**Text provided:**
Warning: This story contains details that may be distressing to some readers.
In 2010, the commander of the Canadian Forces Base Trenton was stripped of his command. His uniform was burned. His scroll for his commissioner as an officer was shredded, and his medals were destroyed.
The former colonel Russel Williams had just been convicted of multiple counts of murder, sexual assault and forcible confinement.
He had gone from a decorated officer who had flown VIP flights for the Queen, Prince Philip, the governor-general and the prime minister to the subject of the nightly newscast that repulsed the Canadian public.
It's a truly Jekyll and Hyde tale.
Timeline: from top officer to escalation of sex crimes
Born in England, Williams came to Canada as a child, where his father worked as a scientist at a nuclear power research facility.
After his parents divorced, Williams went to the tony Upper Canada College boarding school, later graduating from the University of Toronto Scarborough. He joined the military in 1987, spending time at bases in Portage la Prairie, Manitoba and Shearwater, Nova Scotia, before he was posted in Ottawa.
Williams went on to earn his master's degree before being named the commanding officer of a transport squadron at CFB Trenton, where he would graduate to the commander of a secret logistics outfit believed to be based in Dubai that supported military operations in Afghanistan.

**Records provided:**

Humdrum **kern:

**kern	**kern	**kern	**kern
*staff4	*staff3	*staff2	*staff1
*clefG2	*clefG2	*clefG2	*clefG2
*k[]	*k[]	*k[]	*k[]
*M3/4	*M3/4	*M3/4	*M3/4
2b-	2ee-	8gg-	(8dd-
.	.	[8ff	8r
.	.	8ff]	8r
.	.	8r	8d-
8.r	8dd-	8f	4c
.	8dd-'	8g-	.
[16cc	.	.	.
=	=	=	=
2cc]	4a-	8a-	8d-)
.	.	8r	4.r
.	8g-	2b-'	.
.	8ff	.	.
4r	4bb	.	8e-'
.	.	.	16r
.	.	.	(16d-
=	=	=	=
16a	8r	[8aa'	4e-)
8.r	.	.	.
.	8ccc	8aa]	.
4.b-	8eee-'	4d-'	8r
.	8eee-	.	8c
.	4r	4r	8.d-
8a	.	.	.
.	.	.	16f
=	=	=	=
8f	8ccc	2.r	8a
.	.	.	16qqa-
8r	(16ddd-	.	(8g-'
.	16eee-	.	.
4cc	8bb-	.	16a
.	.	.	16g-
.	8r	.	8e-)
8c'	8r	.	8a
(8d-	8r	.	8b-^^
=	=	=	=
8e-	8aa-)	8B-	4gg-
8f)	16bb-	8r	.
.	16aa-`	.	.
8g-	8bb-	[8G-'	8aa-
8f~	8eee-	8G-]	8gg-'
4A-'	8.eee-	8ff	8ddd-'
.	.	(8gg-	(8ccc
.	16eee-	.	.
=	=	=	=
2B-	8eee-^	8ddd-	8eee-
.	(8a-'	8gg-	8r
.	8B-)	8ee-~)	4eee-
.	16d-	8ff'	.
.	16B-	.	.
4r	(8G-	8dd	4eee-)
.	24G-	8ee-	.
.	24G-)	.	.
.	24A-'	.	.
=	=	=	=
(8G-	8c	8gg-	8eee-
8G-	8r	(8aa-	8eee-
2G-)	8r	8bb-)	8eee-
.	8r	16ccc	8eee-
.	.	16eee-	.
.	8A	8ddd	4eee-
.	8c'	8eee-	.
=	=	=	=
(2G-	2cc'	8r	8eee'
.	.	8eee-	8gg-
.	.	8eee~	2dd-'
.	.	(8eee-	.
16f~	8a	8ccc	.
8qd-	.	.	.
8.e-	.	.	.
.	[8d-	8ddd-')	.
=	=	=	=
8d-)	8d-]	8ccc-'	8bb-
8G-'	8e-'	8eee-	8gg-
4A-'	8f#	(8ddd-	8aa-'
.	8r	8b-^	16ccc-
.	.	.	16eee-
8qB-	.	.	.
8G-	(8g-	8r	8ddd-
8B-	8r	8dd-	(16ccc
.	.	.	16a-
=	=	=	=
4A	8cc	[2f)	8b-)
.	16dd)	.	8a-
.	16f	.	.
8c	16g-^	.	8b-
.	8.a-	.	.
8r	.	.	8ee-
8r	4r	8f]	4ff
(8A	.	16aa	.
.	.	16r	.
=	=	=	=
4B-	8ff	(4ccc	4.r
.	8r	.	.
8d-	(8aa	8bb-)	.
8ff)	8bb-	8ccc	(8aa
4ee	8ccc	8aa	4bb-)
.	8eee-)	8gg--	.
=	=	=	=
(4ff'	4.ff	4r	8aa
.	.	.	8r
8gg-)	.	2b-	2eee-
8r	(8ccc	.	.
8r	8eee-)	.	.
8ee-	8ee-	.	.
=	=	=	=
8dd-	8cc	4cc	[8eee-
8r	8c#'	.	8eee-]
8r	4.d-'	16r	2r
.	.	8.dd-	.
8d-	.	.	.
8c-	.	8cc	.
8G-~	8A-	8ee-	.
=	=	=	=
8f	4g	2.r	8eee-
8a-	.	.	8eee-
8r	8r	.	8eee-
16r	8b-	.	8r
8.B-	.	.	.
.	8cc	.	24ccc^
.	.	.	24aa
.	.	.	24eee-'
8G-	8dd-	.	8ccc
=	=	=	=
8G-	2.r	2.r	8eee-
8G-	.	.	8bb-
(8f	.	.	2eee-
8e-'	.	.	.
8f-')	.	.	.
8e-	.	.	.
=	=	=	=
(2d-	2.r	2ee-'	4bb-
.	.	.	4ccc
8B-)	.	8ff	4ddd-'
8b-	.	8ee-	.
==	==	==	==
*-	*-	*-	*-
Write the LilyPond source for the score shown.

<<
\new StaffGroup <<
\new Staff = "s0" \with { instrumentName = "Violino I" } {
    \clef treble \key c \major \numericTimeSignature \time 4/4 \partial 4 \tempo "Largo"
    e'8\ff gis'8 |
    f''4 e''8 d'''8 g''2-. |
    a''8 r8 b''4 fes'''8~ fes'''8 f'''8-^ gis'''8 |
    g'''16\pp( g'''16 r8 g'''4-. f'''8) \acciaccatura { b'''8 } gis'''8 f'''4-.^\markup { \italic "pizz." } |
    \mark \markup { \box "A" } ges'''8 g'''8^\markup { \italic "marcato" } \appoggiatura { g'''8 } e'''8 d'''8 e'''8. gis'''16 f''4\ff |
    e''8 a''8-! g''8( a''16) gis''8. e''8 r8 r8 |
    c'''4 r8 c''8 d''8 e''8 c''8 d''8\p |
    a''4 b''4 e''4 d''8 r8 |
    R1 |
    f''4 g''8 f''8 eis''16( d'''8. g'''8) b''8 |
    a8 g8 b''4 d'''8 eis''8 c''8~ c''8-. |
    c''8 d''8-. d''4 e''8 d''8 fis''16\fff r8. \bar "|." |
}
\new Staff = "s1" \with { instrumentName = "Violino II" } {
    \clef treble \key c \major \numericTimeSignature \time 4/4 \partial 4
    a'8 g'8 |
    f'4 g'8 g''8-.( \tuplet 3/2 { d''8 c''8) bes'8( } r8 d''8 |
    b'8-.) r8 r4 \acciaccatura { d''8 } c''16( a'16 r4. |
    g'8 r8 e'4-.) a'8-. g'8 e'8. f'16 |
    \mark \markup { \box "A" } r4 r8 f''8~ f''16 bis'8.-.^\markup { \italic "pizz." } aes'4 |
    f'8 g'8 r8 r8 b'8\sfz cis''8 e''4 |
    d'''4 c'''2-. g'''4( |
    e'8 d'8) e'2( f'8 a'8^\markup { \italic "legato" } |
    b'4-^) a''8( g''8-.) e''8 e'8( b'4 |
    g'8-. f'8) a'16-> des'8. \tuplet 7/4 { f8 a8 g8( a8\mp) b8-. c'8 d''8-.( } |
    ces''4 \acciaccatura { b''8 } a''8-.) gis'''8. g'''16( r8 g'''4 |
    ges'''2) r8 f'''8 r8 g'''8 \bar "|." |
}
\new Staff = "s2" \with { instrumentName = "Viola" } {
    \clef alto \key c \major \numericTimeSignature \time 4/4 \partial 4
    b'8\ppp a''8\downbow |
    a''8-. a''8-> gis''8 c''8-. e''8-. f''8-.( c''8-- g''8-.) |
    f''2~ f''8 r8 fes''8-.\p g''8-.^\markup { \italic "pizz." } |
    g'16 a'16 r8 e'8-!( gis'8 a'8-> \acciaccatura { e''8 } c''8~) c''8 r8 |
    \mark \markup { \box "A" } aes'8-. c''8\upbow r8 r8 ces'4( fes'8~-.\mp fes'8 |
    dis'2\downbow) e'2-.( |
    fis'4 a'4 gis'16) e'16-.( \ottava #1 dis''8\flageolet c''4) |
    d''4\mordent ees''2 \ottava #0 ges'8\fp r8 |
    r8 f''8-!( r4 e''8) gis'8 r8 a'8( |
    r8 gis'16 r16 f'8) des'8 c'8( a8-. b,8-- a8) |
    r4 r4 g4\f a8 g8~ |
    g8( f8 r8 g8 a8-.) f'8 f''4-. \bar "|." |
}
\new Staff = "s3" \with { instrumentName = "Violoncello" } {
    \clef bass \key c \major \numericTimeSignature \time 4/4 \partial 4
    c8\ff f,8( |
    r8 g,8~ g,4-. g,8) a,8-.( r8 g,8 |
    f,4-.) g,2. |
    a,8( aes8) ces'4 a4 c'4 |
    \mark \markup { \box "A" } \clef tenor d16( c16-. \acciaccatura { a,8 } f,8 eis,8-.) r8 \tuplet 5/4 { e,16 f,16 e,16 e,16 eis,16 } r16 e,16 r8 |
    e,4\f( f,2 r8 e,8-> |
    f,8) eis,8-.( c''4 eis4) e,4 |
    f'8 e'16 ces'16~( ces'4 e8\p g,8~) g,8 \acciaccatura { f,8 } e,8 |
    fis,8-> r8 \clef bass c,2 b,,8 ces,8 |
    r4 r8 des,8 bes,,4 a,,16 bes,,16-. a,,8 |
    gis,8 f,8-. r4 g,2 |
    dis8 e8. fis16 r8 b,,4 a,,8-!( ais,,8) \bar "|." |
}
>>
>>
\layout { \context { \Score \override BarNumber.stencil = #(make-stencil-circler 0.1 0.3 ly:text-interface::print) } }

**Tasks to complete:**
[A] Decide whether each statement below agrees with the article about Russel Williams. Answer yes or no for each, and quote the words of the article that decide it. (i) Williams was born in Canada. (ii) Williams joined the military in 1987. (iii) Williams kept his medals after his conviction.
[B] Pick up the article about Russel Williams and continue it from its final sentence.

**Results for each task:**
[A]
(i) No: "Born in England, Williams came to Canada as a child."
(ii) Yes: "He joined the military in 1987."
(iii) No: "his medals were destroyed."

[B]
His security clearance rating was top secret.
Then, in 2008, Williams began breaking into homes and stealing women's and girls' underwear — in one case taking 186 pieces of clothing. Sometimes he would take photos of himself in the homes masturbating.
The photos were discovered on the computer he shared with his wife. The stolen clothing was also found in the home, catalogued in minute detail.
The court heard that twice his collection of stolen clothing became so large that he had to burn it in an Ottawa-area field.
Meanwhile, no one was wiser about his criminal activities.
By July 2009, Williams was sworn in as CFB Trenton's wing commander — in charge of Canada's largest and most important military air base.
Only two months later, he had committed his first sexual assault after blindfolding a terrified young mother, taking photos of her as her baby slept nearby.
The next assault was on a woman who lived only several doors down from his home. In public, he told people his wife was spooked by the attack. Suspicion fell on a neighbour who was ostracized by the community until the colonel's arrest months later.
'You're going to kill me, aren't you?'
By November, his crimes had moved to a new level of horror.
Corporal Marie France Comeau was under William's command at CFB Trenton. The pair had only met once, although the colonel noted she said she lived alone.
That November, he broke into her house and took photos of himself in her underwear. A week later, Comeau arrived home, and in a search for her cat, she found Williams masked and hiding behind her furnace.
He was armed with a bag full of plastic zip ties, a camera, duct tape and a flashlight he repeatedly struck her head with.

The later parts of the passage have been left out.